Near-Optimal Lower Bounds for Exact Zeroth-Order Convex Optimization

2026-07-18T00:04:07Z

The fundamental oracle limits of exact function value access remain poorly understood in zeroth-order optimization: even for canonical convex problems, the optimal joint dependence on dimension $d$ and accuracy $ε$ has remained unresolved. We resolve this question for arbitrary adaptive randomized algorithms minimizing nonsmooth $L_0$-Lipschitz convex functions over the $d$-dimensional Euclidean unit ball, where each query returns only the exact scalar value $f(\mathbf x)$ of a fixed objective. With universal $L_0>0$, let $T_ε$ denote the minimum number of queries required to return an $ε$-suboptimal point with probability at least $1/2$, uniformly over the function class. We prove that $$ T_ε\ge c\, \frac{ d\min\{d,ε^{-2}\} }{ \log\!\bigl(e\min\{d,ε^{-2}\}\bigr) }, $$ for all $d\ge d_0$ and $0<ε\leε_0$, for universal constants $c,ε_0>0$ and $d_0\in\mathbb N$. In the low-accuracy regime $ε\ge d^{-1/2}$, this matches the $O(dε^{-2})$ two-point exact value upper bound up to a logarithmic factor.
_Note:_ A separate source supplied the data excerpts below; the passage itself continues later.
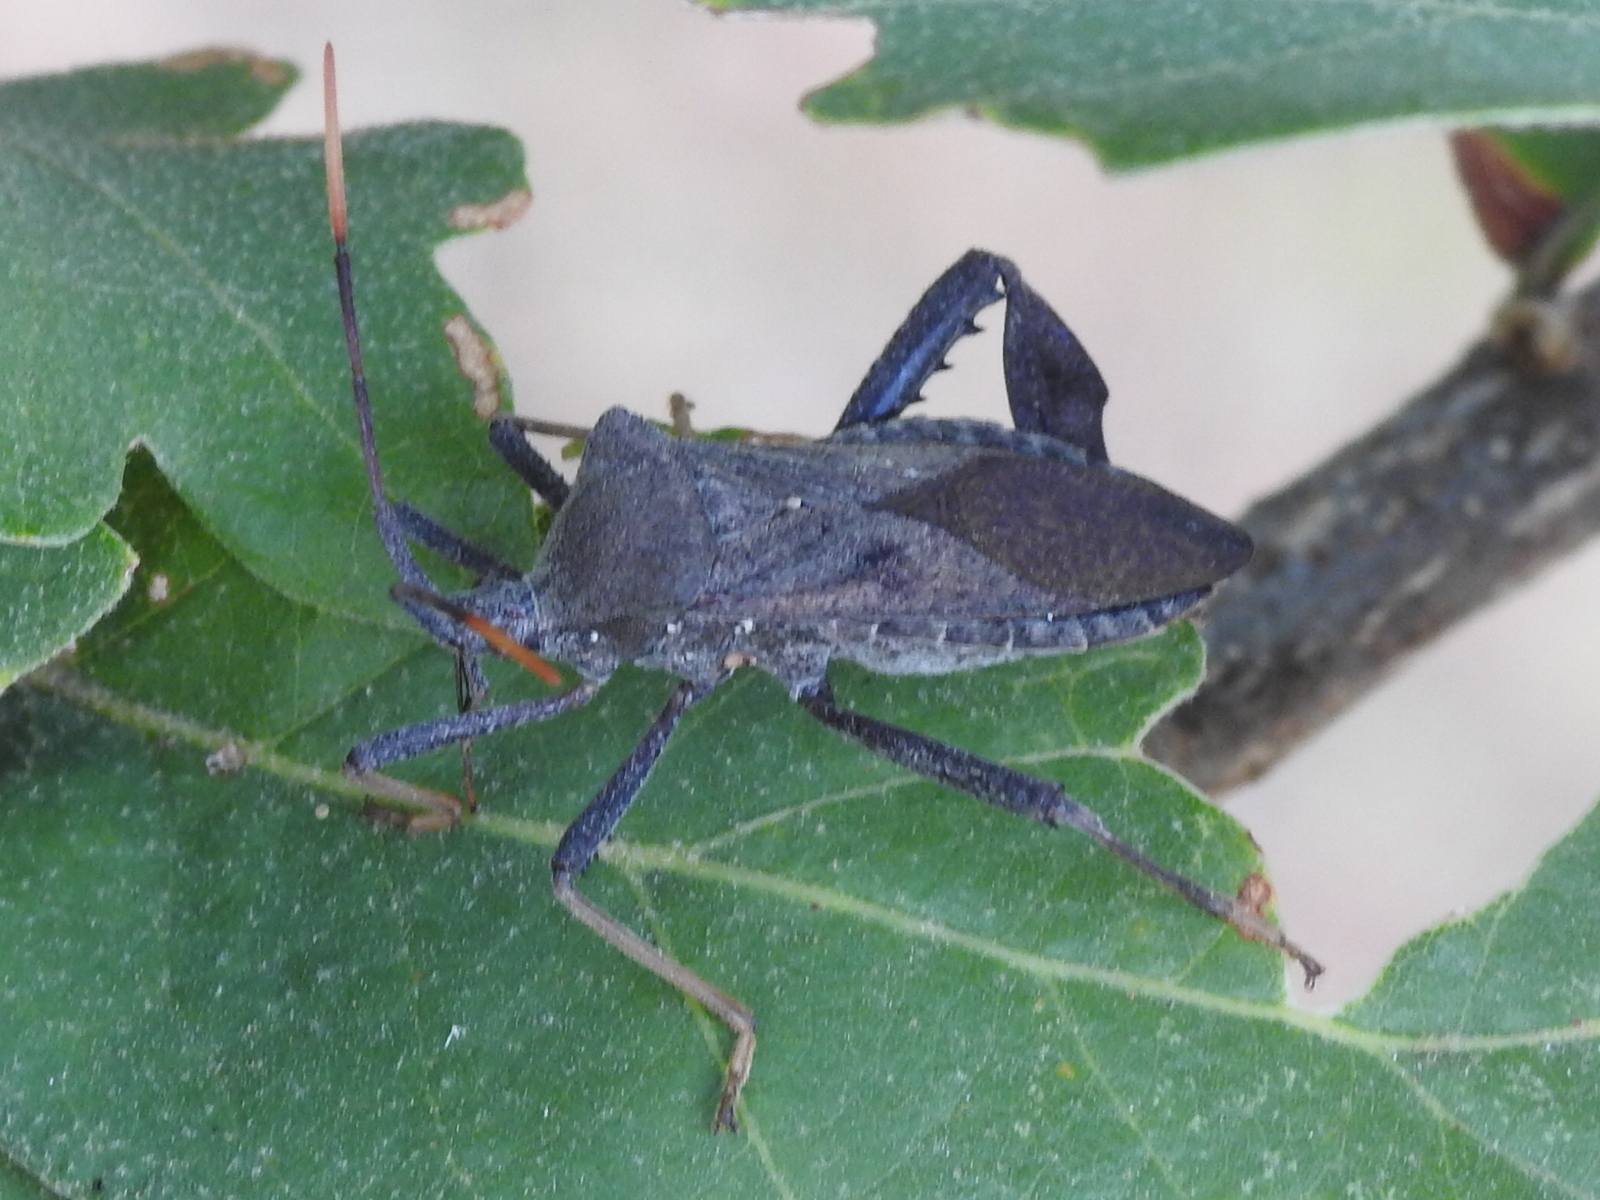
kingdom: Animalia
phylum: Arthropoda
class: Insecta
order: Hemiptera
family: Coreidae
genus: Acanthocephala
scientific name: Acanthocephala terminalis
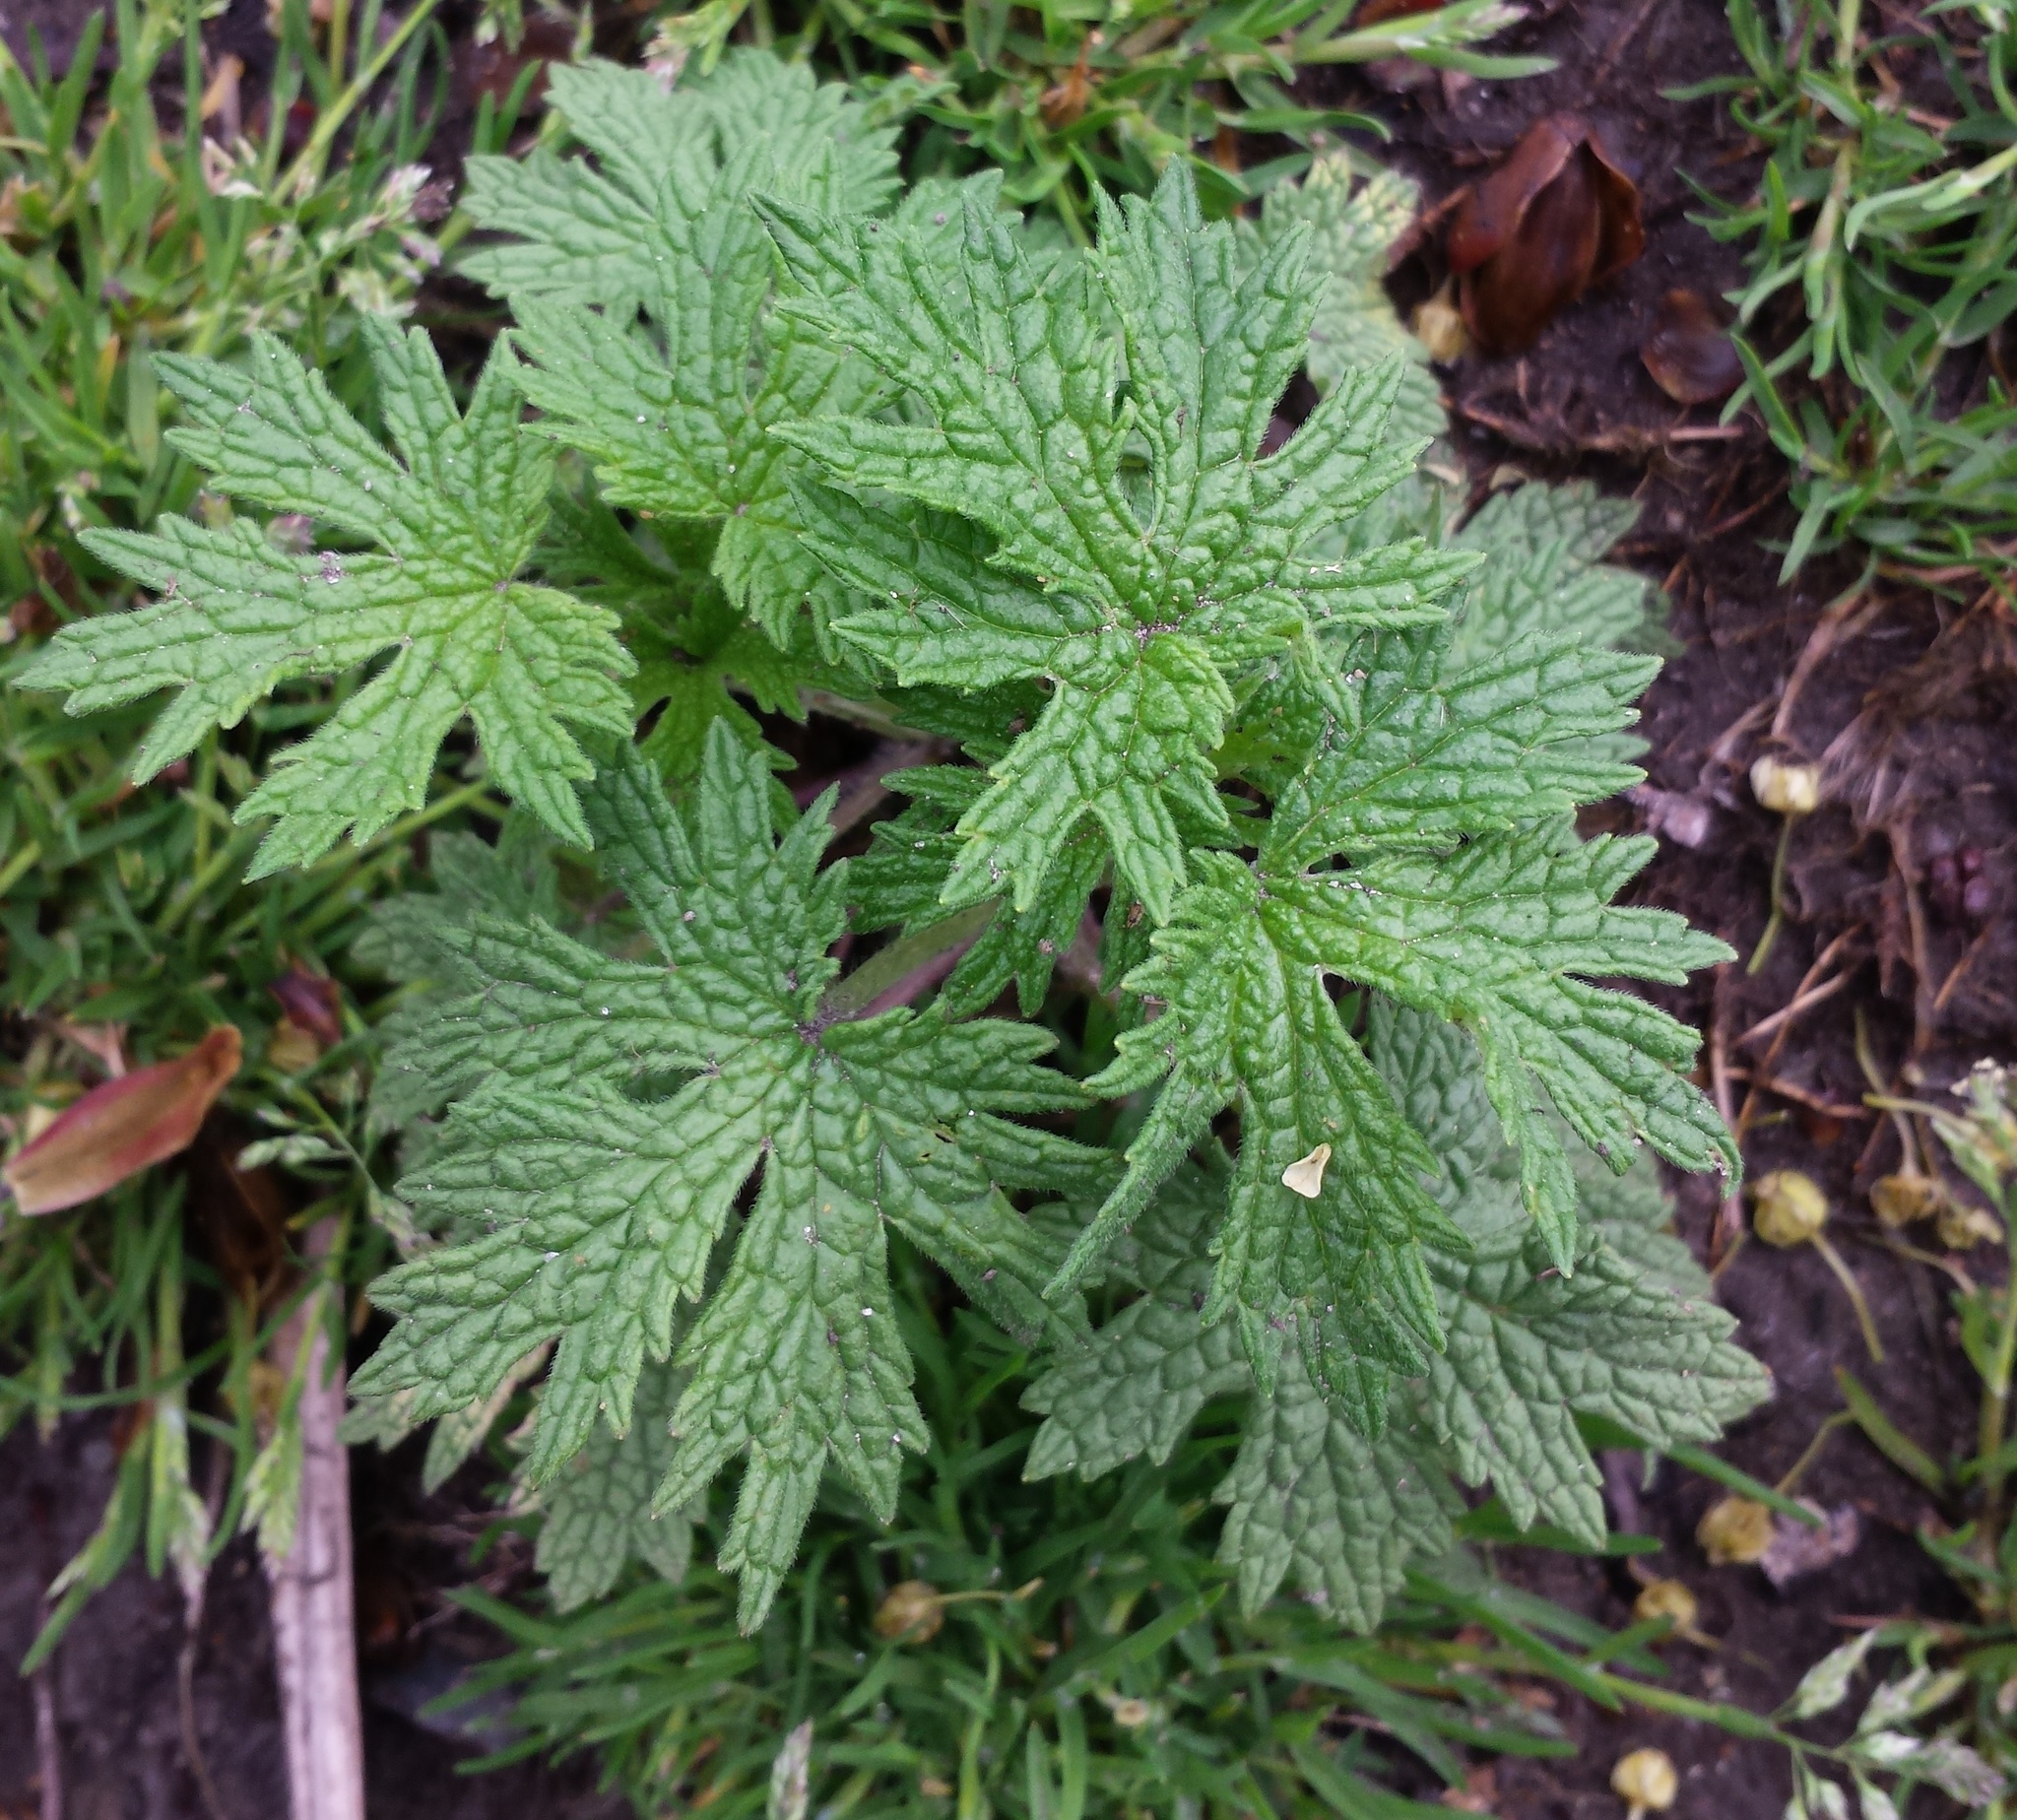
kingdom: Plantae
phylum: Tracheophyta
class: Magnoliopsida
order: Lamiales
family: Lamiaceae
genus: Leonurus
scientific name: Leonurus cardiaca
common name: Motherwort
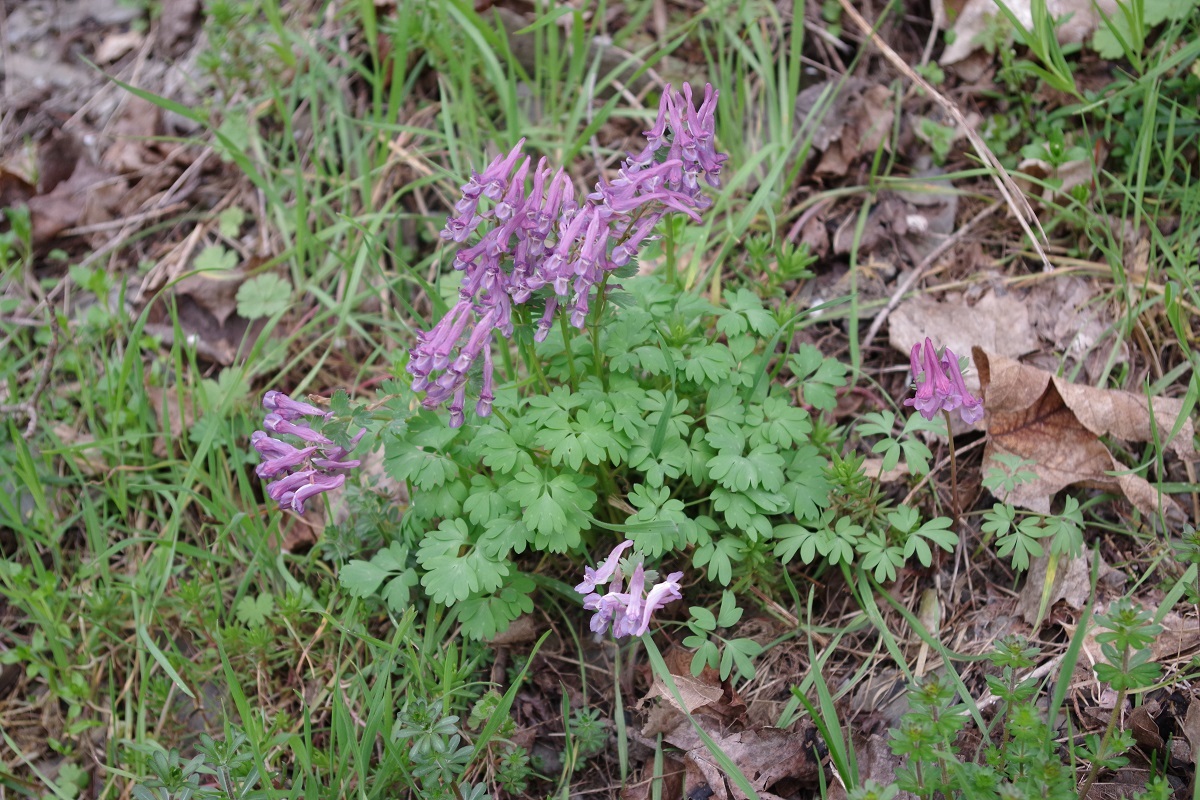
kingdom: Plantae
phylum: Tracheophyta
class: Magnoliopsida
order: Ranunculales
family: Papaveraceae
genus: Corydalis
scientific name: Corydalis solida
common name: Bird-in-a-bush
In the high-accuracy regime $ε\le d^{-1/2}$, the lower bound saturates at $Ω(d^2/\log(ed))$, independently of $ε$, matching the $\widetilde O(d^2)$ evaluation oracle upper bound up to polylogarithmic factors. The proof uses a random support function hard family and develops a posterior mean energy method for adaptive exact max observations, in place of first-order zero chain constructions and noise based transcript inequalities.